• _課題_
**1.** 文書抜粋で、高橋茂雄のTwitterのつぶやきに対するリプライのうち、彼に似ているものとして名前が出ているものをすべて挙げてください。
**2.** 文書抜粋によると、「シエラのように」は10-FEETの何枚目のシングルか答えよ。

• _文書抜粋_
10-FEETが19枚目のニューシングル「シエラのように」をリリースした。発売を記念して音楽ナタリーでは、TAKUMA(Vo, G)と、YouTubeで定期的に配信されている番組「しげおとたくまの『フタリセカイ』」で共演している高橋茂雄(サバンナ)の対談を企画。兼ねてからテレビ番組などで10-FEETの魅力を語ってきた高橋とTAKUMAが一緒に番組を配信するようになったきっかけや、新曲「シエラのように」に込められた思い、またTAKUMAの曲作りの手法など、対談ではさまざまなことについて語り合ってもらった。
取材・文 / 倉嶌孝彦 撮影 / 上山陽介
こういう時期だからこそ実現した「フタリセカイ」
高橋茂雄 最近、TAKUMAくんといろいろご一緒させてもらっていますけど、最初に交流を持ったのはNAOKI(B, Vo)くんやったんです。確かTwitterで僕が「自分に似てるものなんやろな」というつぶやきをしたら、いろんな人から「綿棒」とか「ゆで卵」とか「チャールズ皇太子の若い頃」とかのリプライが来て。その中に「10-FEETのNAOKIくん」というのがあったんです。そうしたらNAOKIくん本人からも「昔から僕も言われます」みたいなリプライが届いて。それがきっかけでNAOKIくんとごはんに行かせてもらって、そこからライブにも呼んでもらえるようになったんです。

• _記録抜粋_
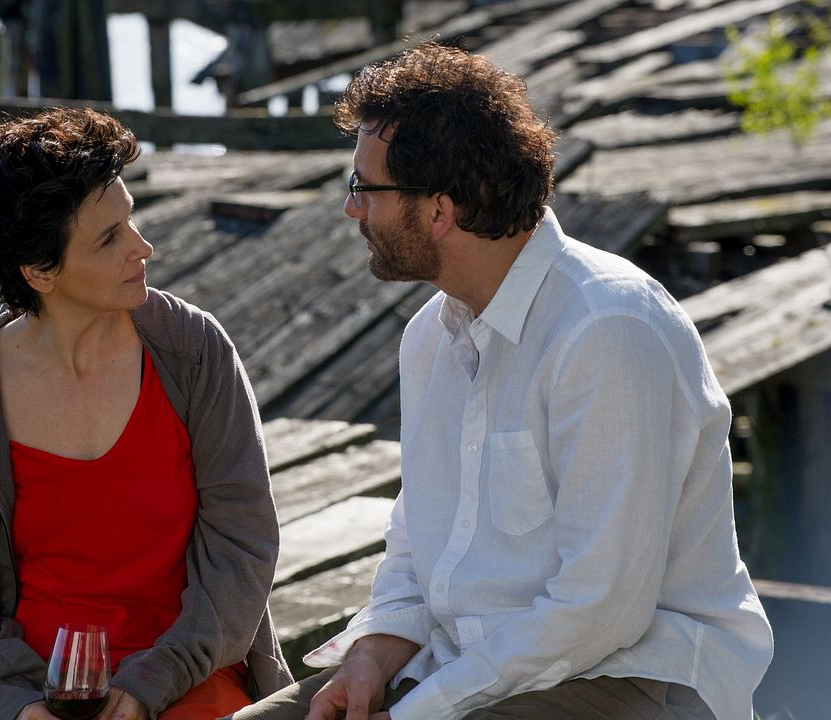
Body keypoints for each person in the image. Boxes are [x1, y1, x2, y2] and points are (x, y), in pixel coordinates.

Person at [226, 43, 773, 720]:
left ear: (439, 211)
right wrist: (372, 652)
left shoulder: (608, 329)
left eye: (364, 188)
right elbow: (419, 536)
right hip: (468, 667)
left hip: (632, 673)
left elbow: (600, 611)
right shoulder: (430, 334)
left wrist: (423, 708)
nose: (351, 210)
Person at [0, 107, 292, 720]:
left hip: (184, 671)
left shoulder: (193, 352)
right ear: (40, 271)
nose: (143, 247)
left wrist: (151, 684)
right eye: (109, 238)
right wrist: (18, 706)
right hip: (12, 689)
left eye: (130, 220)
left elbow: (243, 548)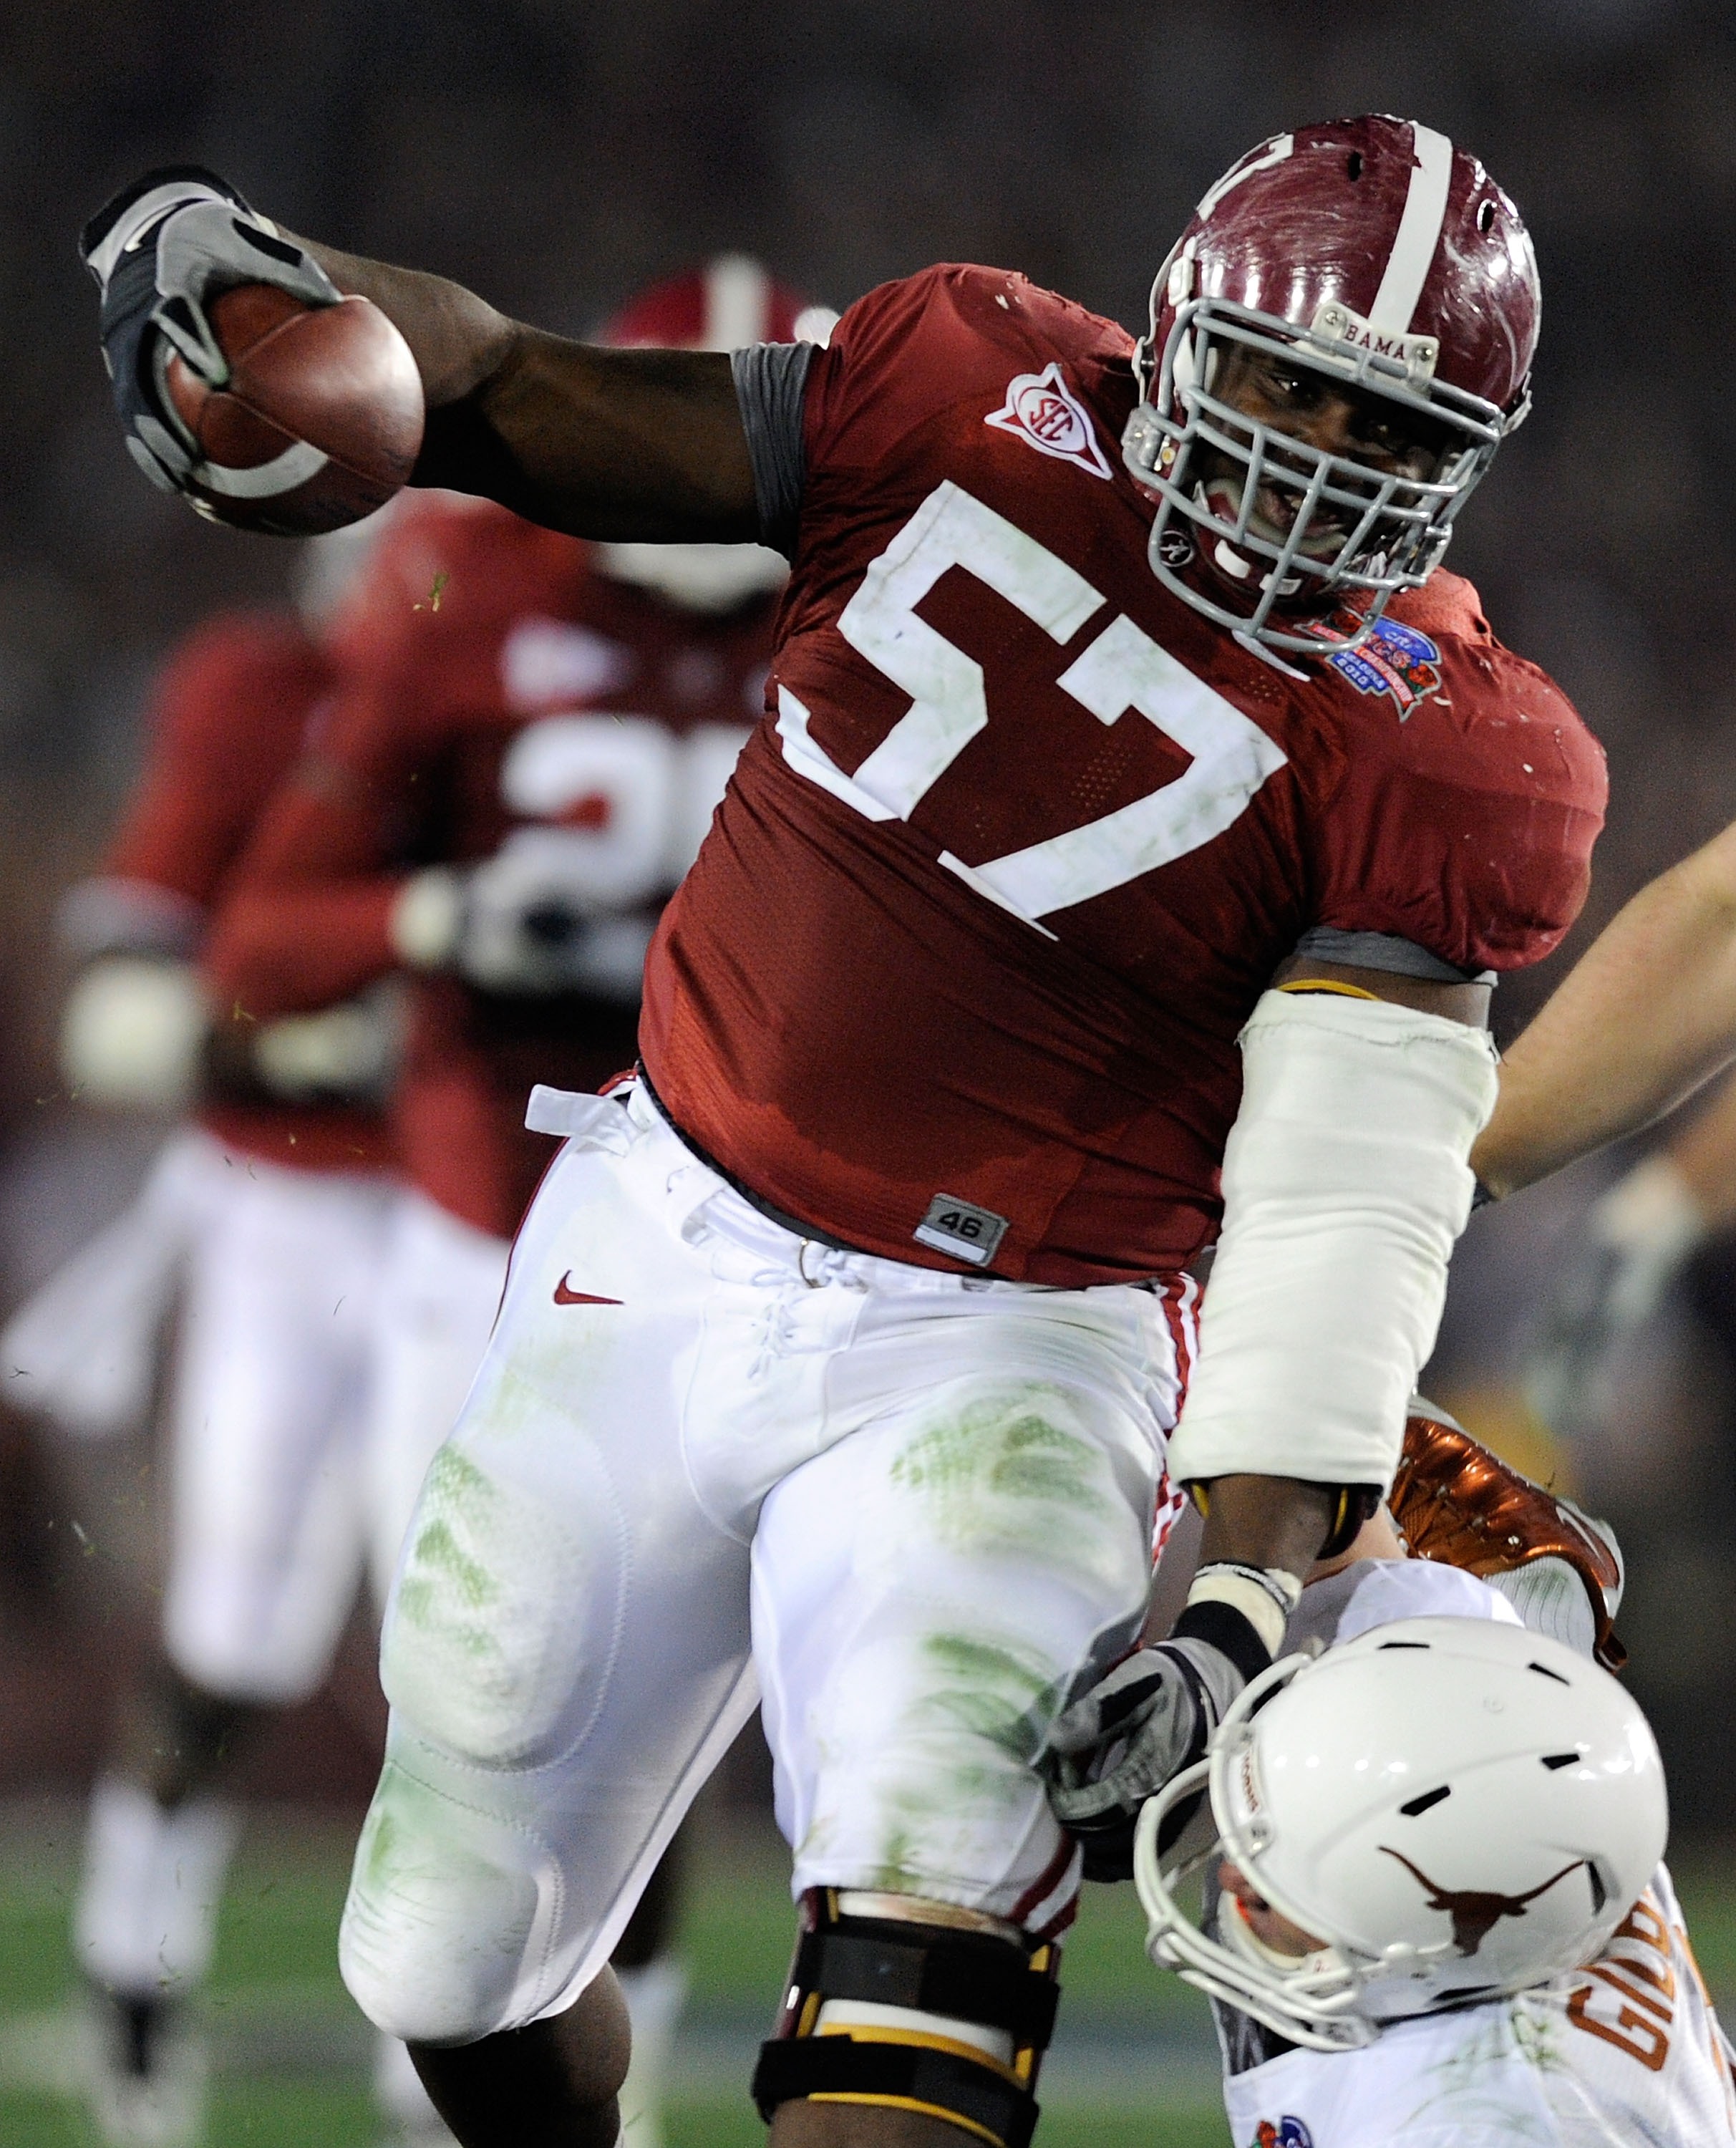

• _解答一覧_
**1.** 綿棒、ゆで卵、チャールズ皇太子の若い頃、10-FEETのNAOKIくん

**2.** 19枚目